Reviewing 2018's Grave Chimera, RYM user GenevieveGilliam writes that the sophomore masterpiece "[describes] the experience of modern trans identity, where we have to make do with what little we have, afraid that any expression of ourselves will be labeled a joke or ironic."

The album was very nearly Strawberry Hospital's swan song. Made as she fled a household "in denial" about her identity (Gomez and her parents have since reconciled), Grave Chimera equates the sudden end of her childhood with the assumable end of her life. Determined to capture her downward spiral on record, the homeless musician spent $600 on a guitar with only $700 in the bank – "crafting a final dispatch before [she'd] even found an audience."

Thankfully, by the time the album surged Strawberry Hospital to popularity two years later, Gomez could greet her fandom as a blessing rather than salvation. Grave Chimera had already reached the one listener who needed it; the cathartic creation fatefully brought its creator back to shore.

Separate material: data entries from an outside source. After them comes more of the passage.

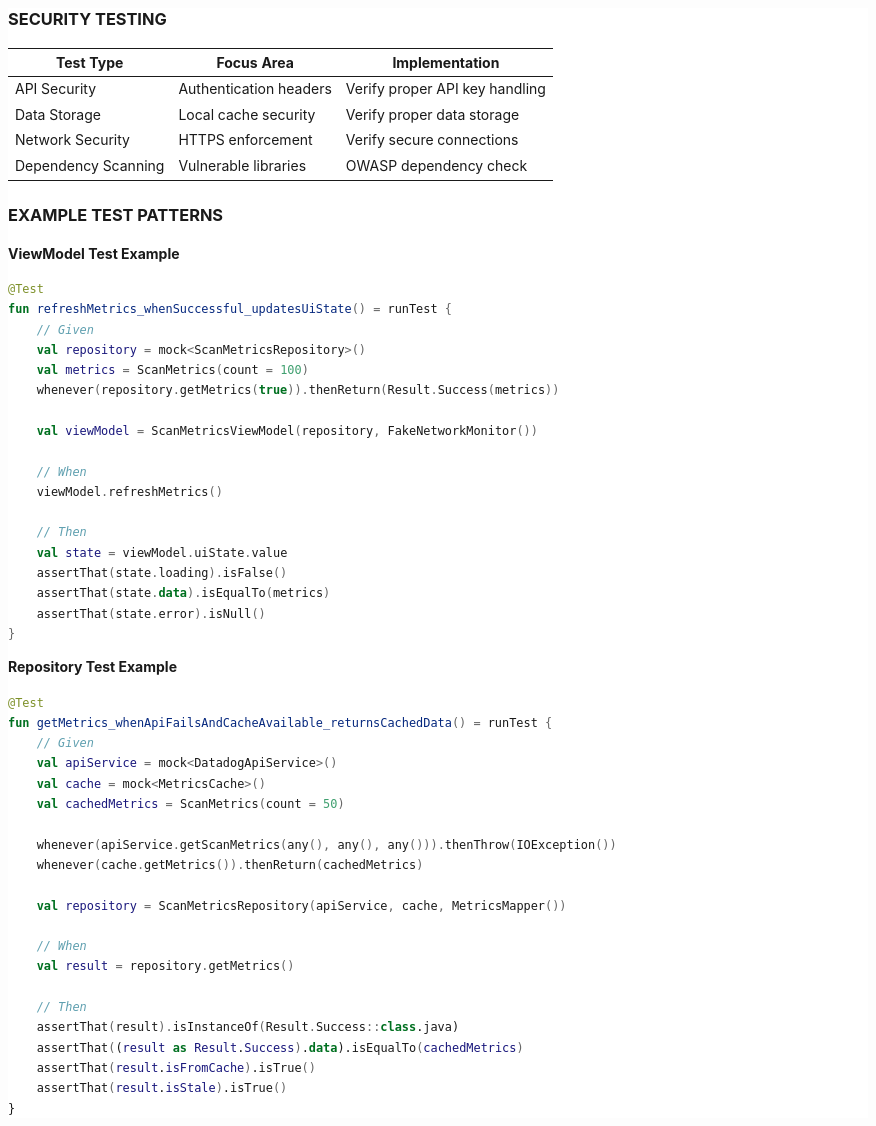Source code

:### SECURITY TESTING

| Test Type | Focus Area | Implementation |
| --- | --- | --- |
| API Security | Authentication headers | Verify proper API key handling |
| Data Storage | Local cache security | Verify proper data storage |
| Network Security | HTTPS enforcement | Verify secure connections |
| Dependency Scanning | Vulnerable libraries | OWASP dependency check |

### EXAMPLE TEST PATTERNS

**ViewModel Test Example**

```kotlin
@Test
fun refreshMetrics_whenSuccessful_updatesUiState() = runTest {
    // Given
    val repository = mock<ScanMetricsRepository>()
    val metrics = ScanMetrics(count = 100)
    whenever(repository.getMetrics(true)).thenReturn(Result.Success(metrics))
    
    val viewModel = ScanMetricsViewModel(repository, FakeNetworkMonitor())
    
    // When
    viewModel.refreshMetrics()
    
    // Then
    val state = viewModel.uiState.value
    assertThat(state.loading).isFalse()
    assertThat(state.data).isEqualTo(metrics)
    assertThat(state.error).isNull()
}
```

**Repository Test Example**

```kotlin
@Test
fun getMetrics_whenApiFailsAndCacheAvailable_returnsCachedData() = runTest {
    // Given
    val apiService = mock<DatadogApiService>()
    val cache = mock<MetricsCache>()
    val cachedMetrics = ScanMetrics(count = 50)
    
    whenever(apiService.getScanMetrics(any(), any(), any())).thenThrow(IOException())
    whenever(cache.getMetrics()).thenReturn(cachedMetrics)
    
    val repository = ScanMetricsRepository(apiService, cache, MetricsMapper())
    
    // When
    val result = repository.getMetrics()
    
    // Then
    assertThat(result).isInstanceOf(Result.Success::class.java)
    assertThat((result as Result.Success).data).isEqualTo(cachedMetrics)
    assertThat(result.isFromCache).isTrue()
    assertThat(result.isStale).isTrue()
}
```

Equally diaristic in its conception, 2020 follow-up Phantasmaphilia captures that happier place right from the cover art: Naked in a bathtub, clutching an unseen other, Gomez revealed herself to be both safely on hormones and in an intimate relationship. Then, an ominous epitaph came carved onto the project's fourth release, January's Data.viscera.

"Strawberry Hospital: 2016-2022."

Right away, fans went into panic mode. Indeed, Gomez says tremors about "being in the public eye" briefly convinced her to retire the project. But after some summer reflection – simmering in the happiest, most stable era of her life so far – she realized those jittery feelings were something else: self-assurance. A newfound "confidence in direction and intent" impels her to pursue Strawberry Hospital harder than ever.

"These albums are my memoirs; I could never stop Strawberry Hospital," Gomez says, maintaining the promise to her 9-year-old self. "I would have to stop feeling things, and right now, I'm kinda feeling great."


Strawberry Hospital tours through Austin, Denton, and Tulsa with Illinois cybergrinders Blind Equation. The local Chess Club kickoff this Friday, Nov. 11, adds Amygdala, ghosthouse, and Blockbleeder.